Art critics have been sidelined by the market. In the 1950s, when there was really no audience outside of our own group, taste was made by artists. De Kooning was considered one of the great artists because artists thought he was a great artist. In the ‘60s, art critics, particularly the younger art critics in debt to Greenberg and writing for Artforum, became arbiters of taste. And then in the late ‘60s the collectors and the dealers became the tastemakers. Now a handful of billionaires are determining taste by commanding attention.
Did you feel at some point that you had to deliberately cultivate a voice? Did you look at other writers to emulate or not emulate?
I personally didn’t. I think the critic-poets in the ‘50s like John Ashbery and Frank O’Hara probably did. Frank became a model for younger critics like Bill Berkson. No, I had another process. I had no sense of style. I still don’t. I figured the only thing I could do was make my writing as clear as I could, and that’s what I did. No jargon, no bullshit, just make it clear. It was a terrible struggle to put down what I wanted to say in words that other people would understand.
The simple process of turning a visual experience into a verbal experience is difficult. Jargon can sneak in. Bullshit can sneak in. You get to talking about spirituality or God or all sorts of other nonsense.

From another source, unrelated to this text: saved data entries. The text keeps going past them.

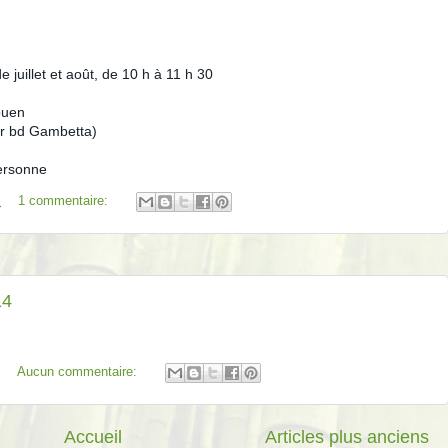
juillet et août, de 10 h à 11 h 30
ouen
ar bd Gambetta)
personne
M
1 commentaire:
14
Aucun commentaire:
Accueil
Articles plus anciens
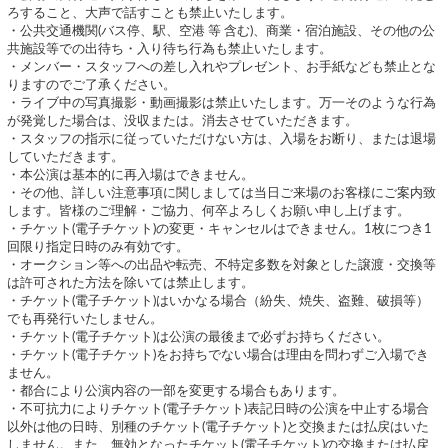
ろすること、大声で話すことも禁止いたします。
・公共交通機関(バス停、駅、空港 等 含む)、商業・宿泊施設、その他の公
共施設等での出待ち・入り待ち行為も禁止いたします。
・メンバー・スタッフへの差し入れやプレゼント、お手紙なども禁止とな
りますのでご了承ください。
・ライブ中の写真撮影・動画撮影は禁止いたします。万一そのような行為
が発覚した場合は、没収または。消去させていただきます。
・スタッフの指示に従っていただけない方は、入場をお断り、または退場
していただきます。
・本公演は基本的に再入場はできません。
・その他、詳しい注意事項に関しましては当日ご来場のお客様にご案内致
します。皆様のご理解・ご協力、何卒よろしくお願い申し上げます。
・チケット(電子チケット)の変更・キャンセルはできません。1枚につき1
回限り指定日時のみ有効です。
・オークション等への出品や転売、不特定多数を対象とした譲渡・交換等
は許可された方法を除いては禁止します。
・チケット(電子チケット)はいかなる場合（紛失、焼失、盗難、破損等）
でも再発行いたしません。
・チケット(電子チケット)は公演の最後まで必ずお持ちください。
・チケット(電子チケット)をお持ちでない場合は理由を問わずご入場でき
ません。
・都合により公演内容の一部を変更する場合もあります。
・不可抗力によりチケット(電子チケット)表記日時の公演を中止する場合
以外は他の日時、別種のチケット(電子チケット)と交換または払戻はいた
しません。また、無効となったチケット(電子チケット)の交換または払戻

Although that’s what you’re really trying to say!
Did that put you at odds with what the artists wanted you to write about them? Bladen, I know, had a spiritual streak.
In Bladen’s case he did all sorts of specific things I could point to and say, “Hey, that looks spiritual.” You could know what I meant. Hans Hofmann said that when you put two colors together they create a sense of the third. That third color isn’t there, so it has to be spiritual, right? So you can do that.
What are the takeaway lessons for the contemporary art world in the exhibition up at Loretta Howard Gallery?
That’s a very interesting question. One of the things I was interested in was how fresh and terrific the work looked. In terms of the contemporary experience, I really don’t know. This is my history, and it’s the artists’ history. A few of the artists in the show no longer have the kinds of reputations they had in the past, and I like the idea of rehabilitating them. Even Bladen. Sugarman, possibly more. Of course neither Katz nor di Suvero need it, they remain very much in the public’s eye. Lois, who’s got a slowly building reputation, I would like to see more of her work. She is really very good. As a person she is about as modest as they come. She doesn’t say much, but she paints beautiful paintings.
It’s much harder today than it was back then because there were relatively so few artists. But I think that would be my main idea, to bring these guys up and say, “Hey, take another look.”